Step 3: Normal approximation and tie correction
For moderate or large sample sizes, the distribution of \(U\) under \(H_0\) is well-approximated by a normal distribution:
\[
\mu_U=\frac{n_1n_2}{2}.
\]
Without ties, the variance is:
\[
\operatorname{Var}(U)=\frac{n_1n_2(N+1)}{12}.
\]
With ties, the variance is reduced via a correction term. If tie groups have sizes \(t\) (for each distinct tied value),
then:
\[
\operatorname{Var}(U)=\frac{n_1n_2}{12}\left[(N+1)-\frac{\sum (t^3-t)}{N(N-1)}\right].
\]
The test statistic (z-score) is:
\[
z=\frac{U-\mu_U}{\sigma_U},\qquad \sigma_U=\sqrt{\operatorname{Var}(U)}.
\]
Many implementations apply a continuity correction (shifting \(U\) by \(\pm 0.5\)) to better match the discrete-to-continuous approximation.

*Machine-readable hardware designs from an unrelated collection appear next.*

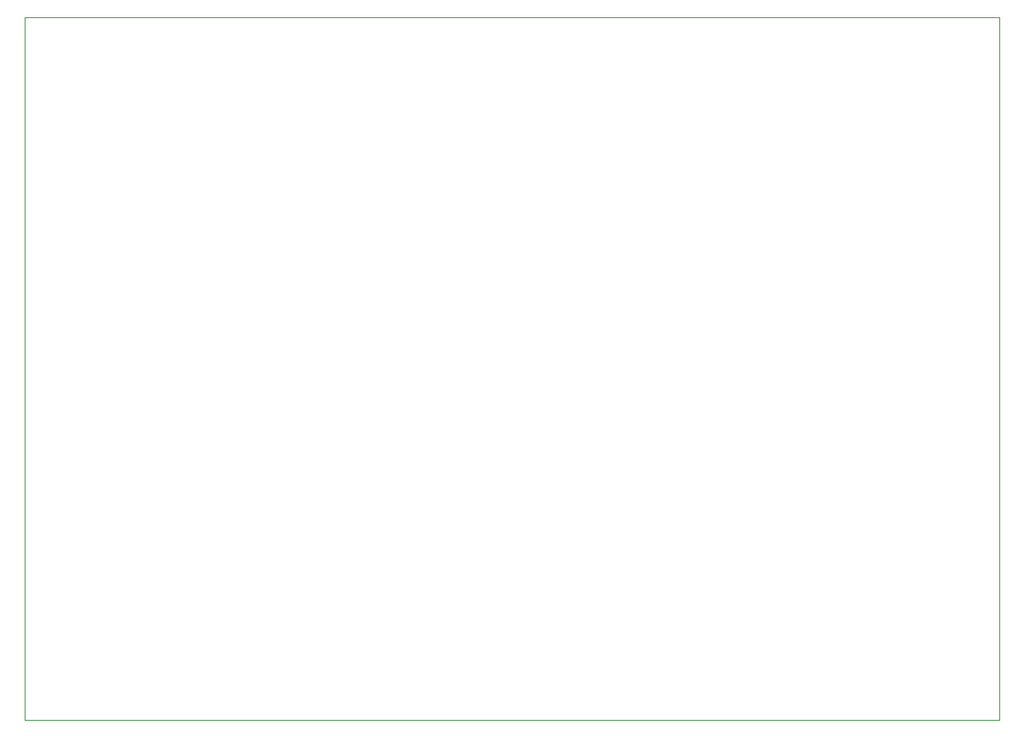
<source format=gbr>
%TF.GenerationSoftware,KiCad,Pcbnew,(5.1.6-0-10_14)*%
%TF.CreationDate,2021-05-07T14:06:44-07:00*%
%TF.ProjectId,LEDDriverFilter,4c454444-7269-4766-9572-46696c746572,rev?*%
%TF.SameCoordinates,Original*%
%TF.FileFunction,Profile,NP*%
%FSLAX46Y46*%
G04 Gerber Fmt 4.6, Leading zero omitted, Abs format (unit mm)*
G04 Created by KiCad (PCBNEW (5.1.6-0-10_14)) date 2021-05-07 14:06:44*
%MOMM*%
%LPD*%
G01*
G04 APERTURE LIST*
%TA.AperFunction,Profile*%
%ADD10C,0.050000*%
%TD*%
G04 APERTURE END LIST*
D10*
X81280000Y-76200000D02*
X181610000Y-76200000D01*
X81280000Y-148590000D02*
X81280000Y-76200000D01*
X181610000Y-148590000D02*
X81280000Y-148590000D01*
X181610000Y-76200000D02*
X181610000Y-148590000D01*
M02*

</source>
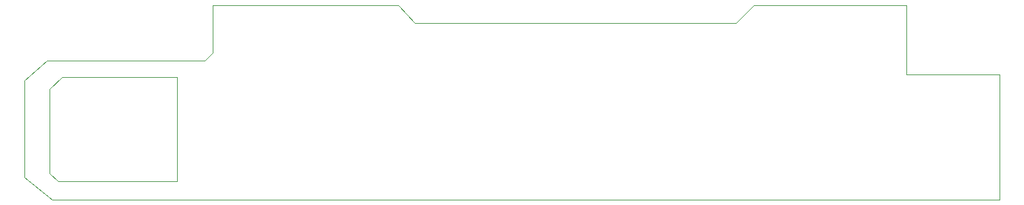
<source format=gbr>
G04 #@! TF.GenerationSoftware,KiCad,Pcbnew,(5.1.6)-1*
G04 #@! TF.CreationDate,2020-08-31T23:03:44-05:00*
G04 #@! TF.ProjectId,PikateaBSB,50696b61-7465-4614-9253-422e6b696361,rev?*
G04 #@! TF.SameCoordinates,Original*
G04 #@! TF.FileFunction,Profile,NP*
%FSLAX46Y46*%
G04 Gerber Fmt 4.6, Leading zero omitted, Abs format (unit mm)*
G04 Created by KiCad (PCBNEW (5.1.6)-1) date 2020-08-31 23:03:44*
%MOMM*%
%LPD*%
G01*
G04 APERTURE LIST*
G04 #@! TA.AperFunction,Profile*
%ADD10C,0.050000*%
G04 #@! TD*
G04 APERTURE END LIST*
D10*
X228442000Y-43558000D02*
X208884000Y-43558000D01*
X163291000Y-43558000D02*
X139542000Y-43558000D01*
X206598000Y-45844000D02*
X208884000Y-43558000D01*
X165450000Y-45844000D02*
X206598000Y-45844000D01*
X163291000Y-43558000D02*
X165450000Y-45844000D01*
X118587000Y-65148000D02*
X119730000Y-66164000D01*
X228442000Y-52448000D02*
X240380000Y-52448000D01*
X228442000Y-43558000D02*
X228442000Y-52448000D01*
X139542000Y-49654000D02*
X139542000Y-43558000D01*
X115412000Y-65656000D02*
X118968000Y-68577000D01*
X138526000Y-50670000D02*
X139542000Y-49654000D01*
X118256800Y-50670000D02*
X138526000Y-50670000D01*
X119730000Y-66164000D02*
X134970000Y-66164000D01*
X118587000Y-54353000D02*
X120238000Y-52829000D01*
X118587000Y-65148000D02*
X118587000Y-54353000D01*
X118968000Y-68577000D02*
X240380000Y-68577000D01*
X115412000Y-53210000D02*
X118256800Y-50670000D01*
X134970000Y-52829000D02*
X134970000Y-66164000D01*
X120238000Y-52829000D02*
X134970000Y-52829000D01*
X115412000Y-53210000D02*
X115412000Y-65656000D01*
X240380000Y-52448000D02*
X240380000Y-68577000D01*
M02*

</source>
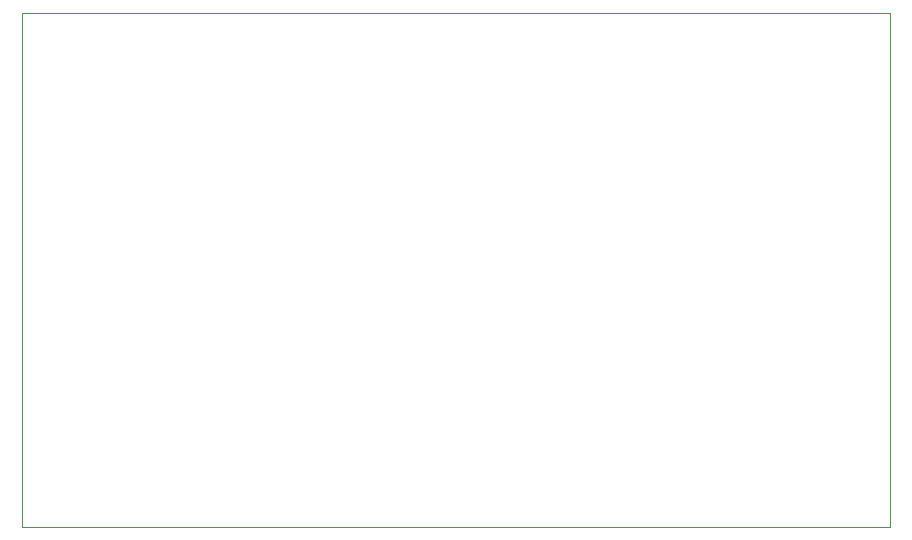
<source format=gbr>
%TF.GenerationSoftware,KiCad,Pcbnew,8.0.5*%
%TF.CreationDate,2025-12-20T23:08:16+05:30*%
%TF.ProjectId,I2C_MUX,4932435f-4d55-4582-9e6b-696361645f70,rev?*%
%TF.SameCoordinates,Original*%
%TF.FileFunction,Profile,NP*%
%FSLAX46Y46*%
G04 Gerber Fmt 4.6, Leading zero omitted, Abs format (unit mm)*
G04 Created by KiCad (PCBNEW 8.0.5) date 2025-12-20 23:08:16*
%MOMM*%
%LPD*%
G01*
G04 APERTURE LIST*
%TA.AperFunction,Profile*%
%ADD10C,0.050000*%
%TD*%
G04 APERTURE END LIST*
D10*
X106610000Y-58190000D02*
X180130000Y-58190000D01*
X180130000Y-101690000D01*
X106610000Y-101690000D01*
X106610000Y-58190000D01*
M02*

</source>
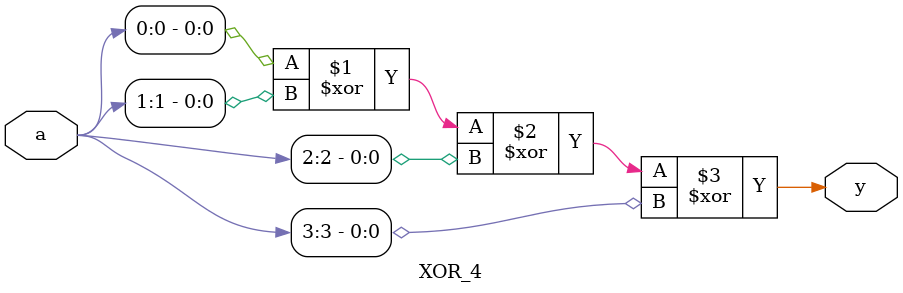
<source format=v>
module XOR_4(
	input [3:0]a,
	output     y
);

	assign y = a[0]^a[1]^a[2]^a[3];
	
endmodule
</source>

p-values for different alternatives
- Two-sided: \(p = 2\Phi(-|z|)\)
- Sample 1 tends smaller: \(p = \Phi(z)\) (small \(U_1\) corresponds to negative \(z\))
- Sample 1 tends larger: \(p = 1-\Phi(z)\)
Effect size: rank-biserial correlation
Alongside significance, it is useful to report an effect size. A common choice is the rank-biserial correlation:
\[
r_{rb}=\frac{U_1-U_2}{n_1n_2}=\frac{2U_1}{n_1n_2}-1.
\]
Values near \(+1\) indicate Sample 1 tends larger; values near \(-1\) indicate Sample 1 tends smaller; values near \(0\) indicate little separation.
When should you prefer an exact test?
For very small samples (e.g., \(n_1\) and \(n_2\) both under ~10), exact p-values based on the exact distribution of rank sums
can be preferable. This calculator uses a normal approximation (with tie correction) for speed and broad applicability.
University extension: Kruskal–Wallis
The Kruskal–Wallis test generalizes the rank-sum idea to more than two groups. It also works by ranking pooled data and comparing
group rank sums, and it is often used as a non-parametric alternative to one-way ANOVA.